- [課題と練習]:
1 - 『Elephant』の紹介文によると、カワサキケイが2020年に発表した1stアルバムの題名は何ですか。
2 - 『Elephant』の紹介文から、「2022年の孤独とシリアスに」から「明らかに一線を画したものだ。」までを一字も変えずに書き写しなさい。
3 - 『Elephant』の紹介文が途切れたところを引き継ぎ、その先を書き進めなさい。

- [本文]:
--*--
SENSA

2022.12.02

カワサキケイ「Elephant」──エレクトロニックな音像、シリアスな言葉で「バグった」感覚を歌う会心作

カワサキケイ「Elephant」──エレクトロニックな音像、シリアスな言葉で「バグった」感覚を歌う会心作

 2022年の孤独とシリアスに向き合った作品が、一年の終わりに届けられた。今という時代に居心地の悪さを感じるなら、カワサキケイの最新作『Elephant』をすぐにでも聴くべきだ。どこまで自分や世界と立ち向かえるか、切実な感情を歌にできるかという、シンガー・ソングライターとしての覚悟がひしひしと伝わってくる。一見冷え切ったサウンドの奥には、凄まじいテンションで心が燃えたぎっている。その気迫にまずは圧倒された。

 1998年・千葉県生まれのカワサキは、録音〜トラックメイクまでDIYで行うベッドルーム・ミュージシャンとして活動を始め、2020年に1stアルバム『ゆらめき』を、元シャムキャッツのメンバーが運営するTETRA RECORDSよりリリース。その頃はフォーキーでメランコリックな詩情を奏でていたが、2021年のEP『天使のまねごと』では、フィル・コリンズから松田聖子まで意識したというダンサブルな80'sシンセ・ポップに傾倒していた。

 そういった変遷を踏まえれば、『Elephant』でエレクトロニック路線に舵を取ったのも自然な流れだったのかもしれない。とはいえ、ここでのサウンドや世界観は、「⻑すぎる静寂とそれを食らい大きくなる恐怖に追いつかれないようにと、ただひたすらに作り続けた」というカワサキの言葉どおり、前作の朗らかなムードとは明らかに一線を画したものだ。

 現代の病理、ソーシャルメディアの虚しさを「バグ」というタイトルに込めた1曲目では、音割れするほどのリヴァーブと悲鳴にも似たオートチューンが、讃美歌を思わせるキャッチーな曲調とともに鳴り響く。続く「電脳」ではAORのディープフェイクとでも形容したくなる音像でインターネットの暗部に迫り、感情のアップダウンと呼応するように曲構成が変化していく「Futari」「街は海」でも不安や憂鬱、痛みや葛藤が混沌としたまま渦巻いている。それなのに、寄り添うようなやさしさも感じられるから不思議なものだ。
--*--
- [データ行]:
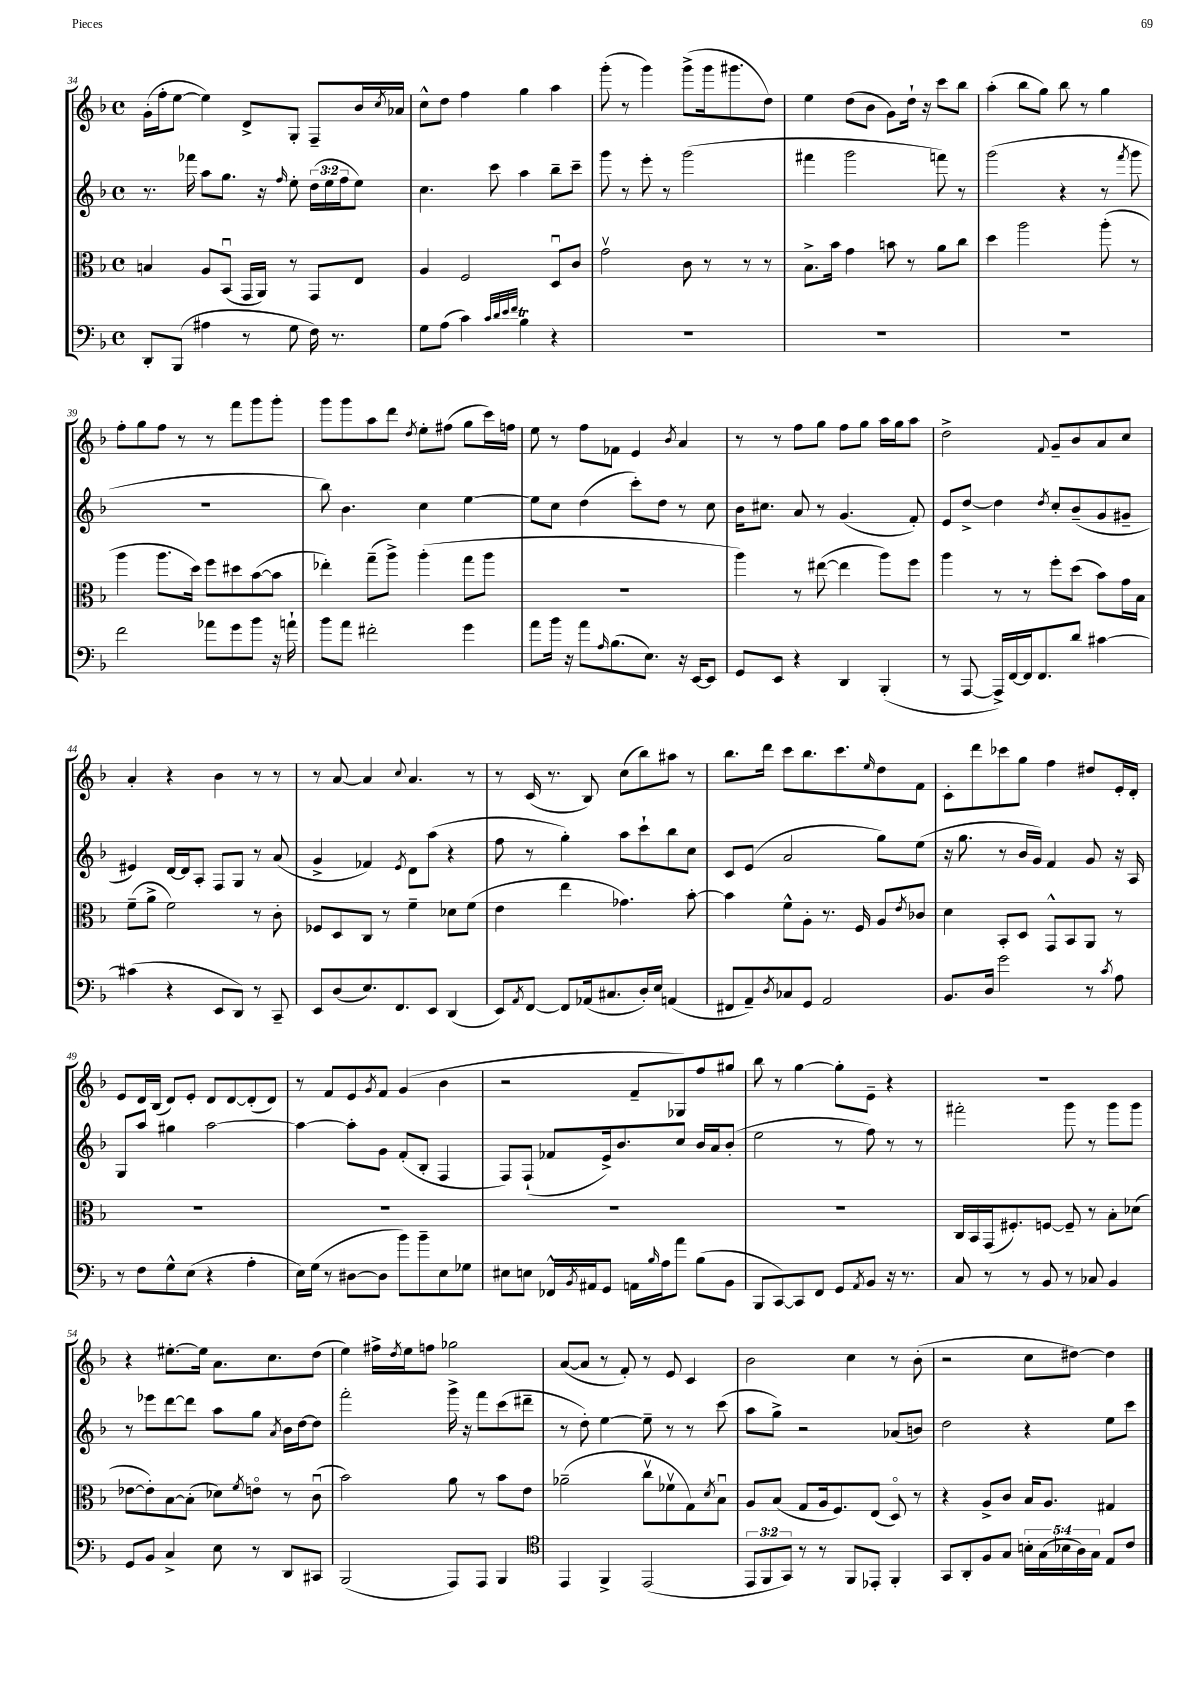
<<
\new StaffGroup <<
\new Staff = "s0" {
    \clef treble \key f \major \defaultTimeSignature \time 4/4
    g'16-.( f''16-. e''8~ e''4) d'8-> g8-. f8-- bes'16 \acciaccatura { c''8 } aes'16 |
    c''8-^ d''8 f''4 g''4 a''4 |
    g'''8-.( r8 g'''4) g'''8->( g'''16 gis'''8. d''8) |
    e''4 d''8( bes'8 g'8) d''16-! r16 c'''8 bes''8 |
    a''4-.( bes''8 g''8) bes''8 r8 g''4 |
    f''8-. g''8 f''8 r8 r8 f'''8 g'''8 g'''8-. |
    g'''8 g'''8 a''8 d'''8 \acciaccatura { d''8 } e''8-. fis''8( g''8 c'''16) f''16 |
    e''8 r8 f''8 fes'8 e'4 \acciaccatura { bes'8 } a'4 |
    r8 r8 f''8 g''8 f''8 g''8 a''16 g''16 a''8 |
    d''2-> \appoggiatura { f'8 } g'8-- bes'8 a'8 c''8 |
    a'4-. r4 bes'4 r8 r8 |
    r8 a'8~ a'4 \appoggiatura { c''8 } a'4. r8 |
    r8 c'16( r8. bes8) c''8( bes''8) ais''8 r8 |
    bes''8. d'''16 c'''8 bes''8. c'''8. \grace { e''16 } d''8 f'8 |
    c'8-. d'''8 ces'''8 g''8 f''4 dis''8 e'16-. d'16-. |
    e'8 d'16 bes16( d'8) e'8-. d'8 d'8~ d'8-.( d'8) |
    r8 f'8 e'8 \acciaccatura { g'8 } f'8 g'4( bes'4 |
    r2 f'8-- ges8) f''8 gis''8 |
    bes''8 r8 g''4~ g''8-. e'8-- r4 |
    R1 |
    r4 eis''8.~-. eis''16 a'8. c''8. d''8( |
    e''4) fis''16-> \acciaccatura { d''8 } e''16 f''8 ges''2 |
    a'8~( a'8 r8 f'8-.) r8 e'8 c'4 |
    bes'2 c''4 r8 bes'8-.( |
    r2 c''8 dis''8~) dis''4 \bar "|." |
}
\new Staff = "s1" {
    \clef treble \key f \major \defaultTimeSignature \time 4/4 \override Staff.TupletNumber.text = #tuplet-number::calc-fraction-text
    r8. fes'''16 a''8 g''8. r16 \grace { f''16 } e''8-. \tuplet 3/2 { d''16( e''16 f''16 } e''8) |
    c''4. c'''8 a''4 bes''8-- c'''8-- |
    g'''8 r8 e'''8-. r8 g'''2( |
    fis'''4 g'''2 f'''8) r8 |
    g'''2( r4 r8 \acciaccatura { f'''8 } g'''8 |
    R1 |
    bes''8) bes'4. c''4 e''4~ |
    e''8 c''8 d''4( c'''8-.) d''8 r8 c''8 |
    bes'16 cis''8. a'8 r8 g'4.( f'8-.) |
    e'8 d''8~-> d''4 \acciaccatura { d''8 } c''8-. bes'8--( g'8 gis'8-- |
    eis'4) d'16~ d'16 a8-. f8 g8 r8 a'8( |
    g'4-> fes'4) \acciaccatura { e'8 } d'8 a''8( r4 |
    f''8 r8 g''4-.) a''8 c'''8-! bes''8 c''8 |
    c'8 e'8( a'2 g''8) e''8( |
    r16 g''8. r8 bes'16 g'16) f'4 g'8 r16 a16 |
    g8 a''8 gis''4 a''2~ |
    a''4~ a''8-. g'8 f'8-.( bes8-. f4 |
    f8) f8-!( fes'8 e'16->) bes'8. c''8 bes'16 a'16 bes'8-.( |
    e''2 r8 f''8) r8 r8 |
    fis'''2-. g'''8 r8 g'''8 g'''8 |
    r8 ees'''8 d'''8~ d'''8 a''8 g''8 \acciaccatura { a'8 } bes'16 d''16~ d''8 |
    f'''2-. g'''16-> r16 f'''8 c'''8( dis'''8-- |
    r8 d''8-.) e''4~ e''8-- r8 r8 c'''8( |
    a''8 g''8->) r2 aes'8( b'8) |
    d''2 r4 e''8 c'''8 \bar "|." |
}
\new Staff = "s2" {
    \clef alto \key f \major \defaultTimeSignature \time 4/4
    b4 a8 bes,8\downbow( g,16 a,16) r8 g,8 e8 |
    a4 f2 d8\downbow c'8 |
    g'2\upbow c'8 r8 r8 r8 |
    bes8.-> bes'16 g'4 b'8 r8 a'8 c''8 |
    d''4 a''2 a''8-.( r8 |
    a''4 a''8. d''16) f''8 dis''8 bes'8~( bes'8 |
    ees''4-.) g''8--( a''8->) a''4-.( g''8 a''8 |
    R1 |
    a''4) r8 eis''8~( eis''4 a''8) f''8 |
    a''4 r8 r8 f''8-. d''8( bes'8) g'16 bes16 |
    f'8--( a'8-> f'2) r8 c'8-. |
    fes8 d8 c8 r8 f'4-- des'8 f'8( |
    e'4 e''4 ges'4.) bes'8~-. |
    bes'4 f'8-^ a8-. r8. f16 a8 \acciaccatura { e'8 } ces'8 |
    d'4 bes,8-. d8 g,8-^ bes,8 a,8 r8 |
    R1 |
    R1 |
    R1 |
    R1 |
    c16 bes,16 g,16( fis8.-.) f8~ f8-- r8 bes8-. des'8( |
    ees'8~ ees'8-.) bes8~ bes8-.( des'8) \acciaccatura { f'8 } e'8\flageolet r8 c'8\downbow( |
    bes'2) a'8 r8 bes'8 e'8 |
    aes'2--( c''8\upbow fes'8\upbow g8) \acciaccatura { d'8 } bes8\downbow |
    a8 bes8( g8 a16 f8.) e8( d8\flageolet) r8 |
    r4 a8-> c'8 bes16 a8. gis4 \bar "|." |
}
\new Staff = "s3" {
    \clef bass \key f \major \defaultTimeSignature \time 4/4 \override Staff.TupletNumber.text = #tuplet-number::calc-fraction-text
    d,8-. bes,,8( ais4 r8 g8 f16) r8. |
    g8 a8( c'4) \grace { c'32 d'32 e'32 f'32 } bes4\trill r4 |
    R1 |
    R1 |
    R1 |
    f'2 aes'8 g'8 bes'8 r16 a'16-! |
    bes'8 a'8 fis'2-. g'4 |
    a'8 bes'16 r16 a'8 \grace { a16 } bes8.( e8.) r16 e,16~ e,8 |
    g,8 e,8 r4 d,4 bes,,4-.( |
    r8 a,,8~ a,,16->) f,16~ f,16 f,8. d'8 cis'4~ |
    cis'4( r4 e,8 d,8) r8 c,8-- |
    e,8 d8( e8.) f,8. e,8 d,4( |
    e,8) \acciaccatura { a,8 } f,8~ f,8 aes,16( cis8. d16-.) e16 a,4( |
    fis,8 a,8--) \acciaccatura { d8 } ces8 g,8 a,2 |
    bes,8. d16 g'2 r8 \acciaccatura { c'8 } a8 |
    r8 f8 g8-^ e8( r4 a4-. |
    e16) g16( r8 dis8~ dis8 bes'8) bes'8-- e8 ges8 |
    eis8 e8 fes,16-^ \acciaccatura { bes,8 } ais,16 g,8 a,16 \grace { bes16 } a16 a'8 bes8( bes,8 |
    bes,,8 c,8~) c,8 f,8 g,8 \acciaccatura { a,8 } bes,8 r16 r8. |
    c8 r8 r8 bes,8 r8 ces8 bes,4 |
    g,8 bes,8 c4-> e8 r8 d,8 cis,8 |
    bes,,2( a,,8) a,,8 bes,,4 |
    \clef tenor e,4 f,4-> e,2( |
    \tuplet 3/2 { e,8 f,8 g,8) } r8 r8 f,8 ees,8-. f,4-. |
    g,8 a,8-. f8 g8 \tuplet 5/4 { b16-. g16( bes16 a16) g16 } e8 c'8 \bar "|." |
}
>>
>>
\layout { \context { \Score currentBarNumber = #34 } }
--*--
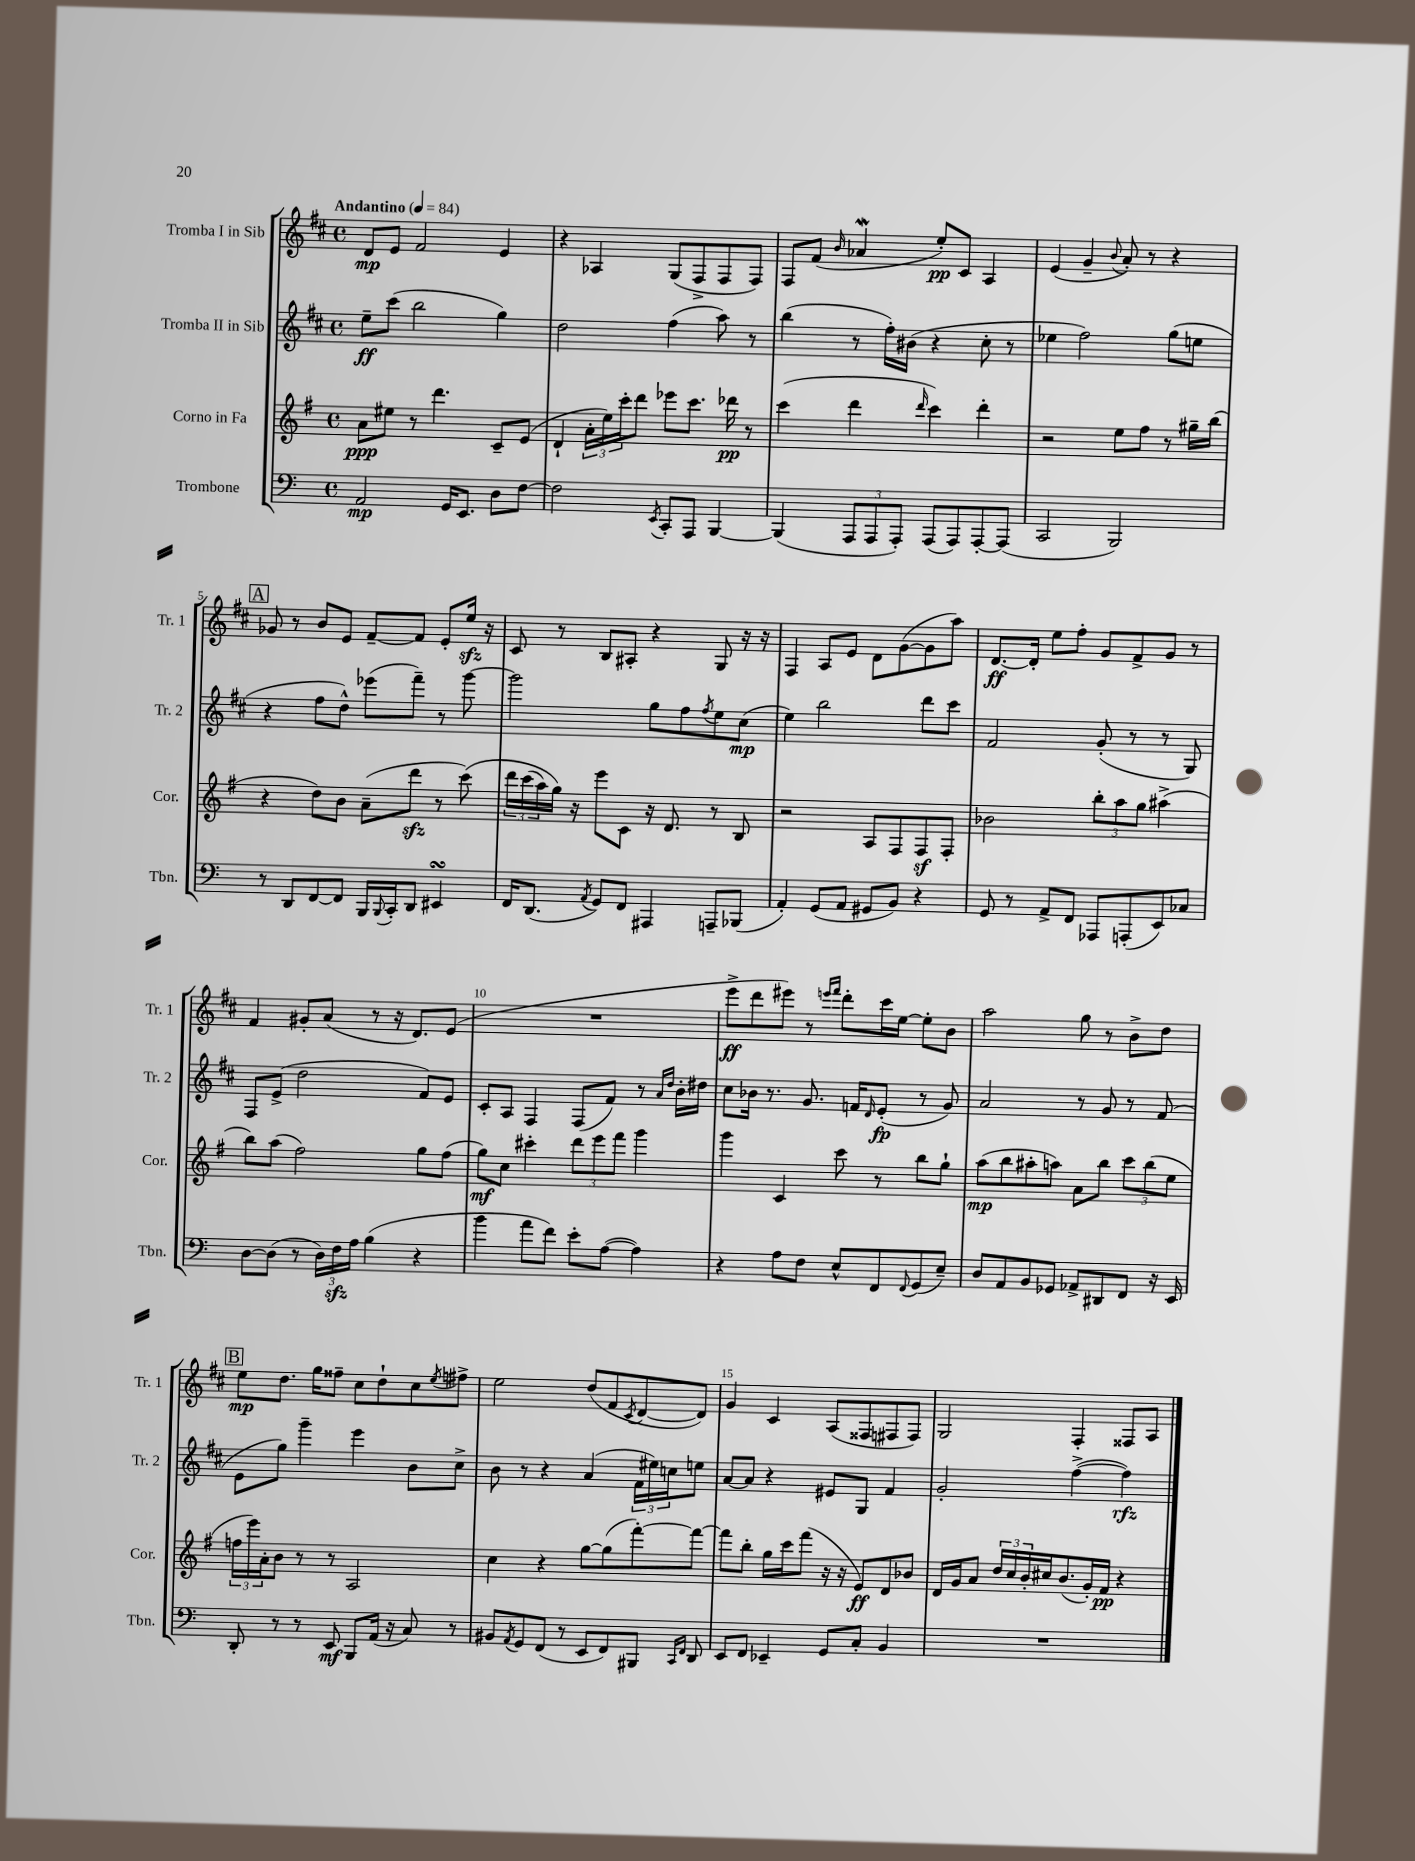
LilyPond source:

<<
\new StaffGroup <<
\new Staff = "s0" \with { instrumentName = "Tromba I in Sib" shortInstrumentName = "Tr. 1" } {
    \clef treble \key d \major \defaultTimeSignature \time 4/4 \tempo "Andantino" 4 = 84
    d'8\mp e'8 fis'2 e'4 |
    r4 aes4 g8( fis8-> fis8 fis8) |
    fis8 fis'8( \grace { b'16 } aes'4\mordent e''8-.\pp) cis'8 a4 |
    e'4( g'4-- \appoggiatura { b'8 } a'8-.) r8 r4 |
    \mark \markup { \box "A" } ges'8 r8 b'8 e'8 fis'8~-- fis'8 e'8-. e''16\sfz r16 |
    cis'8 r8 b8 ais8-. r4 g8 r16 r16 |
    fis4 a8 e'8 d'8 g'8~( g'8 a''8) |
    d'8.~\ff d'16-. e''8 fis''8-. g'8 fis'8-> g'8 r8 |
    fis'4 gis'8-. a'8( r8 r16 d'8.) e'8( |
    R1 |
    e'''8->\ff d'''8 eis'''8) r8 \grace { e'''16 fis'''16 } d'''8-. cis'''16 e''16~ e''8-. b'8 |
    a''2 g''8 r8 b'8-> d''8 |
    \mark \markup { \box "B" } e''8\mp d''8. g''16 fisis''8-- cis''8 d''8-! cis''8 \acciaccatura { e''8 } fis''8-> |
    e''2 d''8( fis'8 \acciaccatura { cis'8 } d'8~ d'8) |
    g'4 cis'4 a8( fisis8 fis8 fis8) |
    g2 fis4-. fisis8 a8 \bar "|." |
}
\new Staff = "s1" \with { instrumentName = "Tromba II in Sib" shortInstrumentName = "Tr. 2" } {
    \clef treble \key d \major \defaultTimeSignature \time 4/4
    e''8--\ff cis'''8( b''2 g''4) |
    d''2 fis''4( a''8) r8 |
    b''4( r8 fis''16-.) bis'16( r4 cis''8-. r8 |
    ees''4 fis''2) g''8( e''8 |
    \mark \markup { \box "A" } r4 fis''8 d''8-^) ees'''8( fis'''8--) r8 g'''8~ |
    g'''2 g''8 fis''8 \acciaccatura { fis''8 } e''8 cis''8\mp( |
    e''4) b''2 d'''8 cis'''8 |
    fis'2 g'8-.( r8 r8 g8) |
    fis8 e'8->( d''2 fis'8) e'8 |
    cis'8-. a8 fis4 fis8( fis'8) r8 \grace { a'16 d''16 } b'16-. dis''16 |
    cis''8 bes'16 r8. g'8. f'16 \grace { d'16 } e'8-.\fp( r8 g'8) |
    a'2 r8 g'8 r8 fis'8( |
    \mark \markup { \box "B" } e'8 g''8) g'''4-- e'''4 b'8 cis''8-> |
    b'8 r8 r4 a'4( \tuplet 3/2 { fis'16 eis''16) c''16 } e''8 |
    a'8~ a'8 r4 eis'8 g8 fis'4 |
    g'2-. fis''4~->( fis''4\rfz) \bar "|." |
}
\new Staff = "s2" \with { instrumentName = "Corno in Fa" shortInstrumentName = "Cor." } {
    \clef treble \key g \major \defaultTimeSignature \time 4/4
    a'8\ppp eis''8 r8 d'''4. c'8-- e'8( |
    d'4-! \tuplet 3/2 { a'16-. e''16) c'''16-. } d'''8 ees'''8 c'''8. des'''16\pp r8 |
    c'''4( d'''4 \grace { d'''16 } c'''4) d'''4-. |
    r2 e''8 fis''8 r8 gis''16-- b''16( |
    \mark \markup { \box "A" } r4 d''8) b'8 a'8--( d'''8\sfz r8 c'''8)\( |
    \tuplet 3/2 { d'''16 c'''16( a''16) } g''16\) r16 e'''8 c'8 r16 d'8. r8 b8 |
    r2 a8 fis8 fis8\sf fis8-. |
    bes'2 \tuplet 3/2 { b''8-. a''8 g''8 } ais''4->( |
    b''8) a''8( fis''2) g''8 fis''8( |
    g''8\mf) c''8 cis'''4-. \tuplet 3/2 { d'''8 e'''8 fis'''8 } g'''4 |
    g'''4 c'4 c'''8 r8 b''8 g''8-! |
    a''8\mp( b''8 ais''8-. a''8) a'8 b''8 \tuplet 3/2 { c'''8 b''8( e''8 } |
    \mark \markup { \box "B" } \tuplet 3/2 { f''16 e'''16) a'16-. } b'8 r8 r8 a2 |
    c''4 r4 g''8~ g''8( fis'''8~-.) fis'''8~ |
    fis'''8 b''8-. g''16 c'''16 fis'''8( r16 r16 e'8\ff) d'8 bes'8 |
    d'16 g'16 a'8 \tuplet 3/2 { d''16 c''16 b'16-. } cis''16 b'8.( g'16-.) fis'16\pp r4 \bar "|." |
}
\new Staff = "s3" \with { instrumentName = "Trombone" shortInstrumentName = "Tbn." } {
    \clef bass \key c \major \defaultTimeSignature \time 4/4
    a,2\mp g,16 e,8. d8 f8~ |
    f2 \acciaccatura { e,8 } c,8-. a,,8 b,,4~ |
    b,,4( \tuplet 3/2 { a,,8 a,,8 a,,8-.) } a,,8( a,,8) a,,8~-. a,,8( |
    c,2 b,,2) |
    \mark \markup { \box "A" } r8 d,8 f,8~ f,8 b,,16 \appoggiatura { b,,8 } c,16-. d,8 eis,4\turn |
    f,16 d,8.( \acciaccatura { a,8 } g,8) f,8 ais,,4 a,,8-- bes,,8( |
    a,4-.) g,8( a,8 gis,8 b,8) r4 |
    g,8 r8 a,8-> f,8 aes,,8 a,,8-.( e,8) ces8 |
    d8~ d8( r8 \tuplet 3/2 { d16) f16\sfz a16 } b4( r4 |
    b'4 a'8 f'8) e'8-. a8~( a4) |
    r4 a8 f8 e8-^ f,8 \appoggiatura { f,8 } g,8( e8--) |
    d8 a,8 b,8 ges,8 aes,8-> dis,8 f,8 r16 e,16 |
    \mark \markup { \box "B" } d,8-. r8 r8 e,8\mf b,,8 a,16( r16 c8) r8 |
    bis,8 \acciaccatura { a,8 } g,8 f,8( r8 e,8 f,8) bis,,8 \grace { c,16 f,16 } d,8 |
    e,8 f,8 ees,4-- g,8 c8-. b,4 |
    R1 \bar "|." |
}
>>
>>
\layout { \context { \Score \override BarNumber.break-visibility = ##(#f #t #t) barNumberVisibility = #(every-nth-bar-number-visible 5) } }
--*--
- [課題の解答]:
1 - 『ゆらめき』です。

2 -
2022年の孤独とシリアスに向き合った作品が、一年の終わりに届けられた。今という時代に居心地の悪さを感じるなら、カワサキケイの最新作『Elephant』をすぐにでも聴くべきだ。どこまで自分や世界と立ち向かえるか、切実な感情を歌にできるかという、シンガー・ソングライターとしての覚悟がひしひしと伝わってくる。一見冷え切ったサウンドの奥には、凄まじいテンションで心が燃えたぎっている。その気迫にまずは圧倒された。

 1998年・千葉県生まれのカワサキは、録音〜トラックメイクまでDIYで行うベッドルーム・ミュージシャンとして活動を始め、2020年に1stアルバム『ゆらめき』を、元シャムキャッツのメンバーが運営するTETRA RECORDSよりリリース。その頃はフォーキーでメランコリックな詩情を奏でていたが、2021年のEP『天使のまねごと』では、フィル・コリンズから松田聖子まで意識したというダンサブルな80'sシンセ・ポップに傾倒していた。

 そういった変遷を踏まえれば、『Elephant』でエレクトロニック路線に舵を取ったのも自然な流れだったのかもしれない。とはいえ、ここでのサウンドや世界観は、「⻑すぎる静寂とそれを食らい大きくなる恐怖に追いつかれないようにと、ただひたすらに作り続けた」というカワサキの言葉どおり、前作の朗らかなムードとは明らかに一線を画したものだ。

3 -
 サウンド面でいうと、煌びやかなシンセ・サウンドとサックス(的な音色)を交えたアーバンな洗練性は、The 1975やNo Romeを筆頭とするDirty Hitレーベル、もしくはシャーデーの系譜に面なるインディーR&Bとの共振を感じさせる。その一方で、明らかに顕著なのがオートチューンの多用。加工されたボーカルならではの切ない響きで「バグった/壊れた」感覚を表現しているあたりは、ボン・イヴェール『22, A Million』と通じるものがあると思う(これは余談かつ半分妄想だが、『22, A Million』のプロデューサーであるBJバートンが、当初のプランどおりThe 1975の最新作に携わっていたら、この『Elephant』みたいなサウンドになっていたのかもしれない)。

 6曲目「悪い癖」からは、一人称が「オレ」となっていたり、9曲目の「十September 29十」がカワサキ自身の誕生日であることから、自分自身の葛藤と深く向き合っているような印象を受ける。そして、「パズル」「夢を見たら」という流れでこんがらがった感情は、10曲目の「こわれるまで」で一気に解き放たれる。ブルース・スプリングスティーン〜キラーズ〜ウォー・オン・ドラッグス〜ブリーチャーズの系譜に連なる、青臭くも力強い自己流スタジアム・ロックがラストに据えられているのは、本作のささやかな希望にしてチャームポイントだと思う。

 基本的にはこれまでと同様、楽器演奏からプログラミングまでカワサキが全て手がけているが、一部の楽曲で元シャムキャッツの藤村頼正と大塚智之がサポートし、二人はプロデュースやエンジニアリングにも携わっている。シャムキャッツとともに青春を歩んできた筆者としてはカワサキだけでなく、根気強くレーベルを運営してきた二人にも拍手を送りたい。多くの人々に転機をもたらすに違いない力作だ。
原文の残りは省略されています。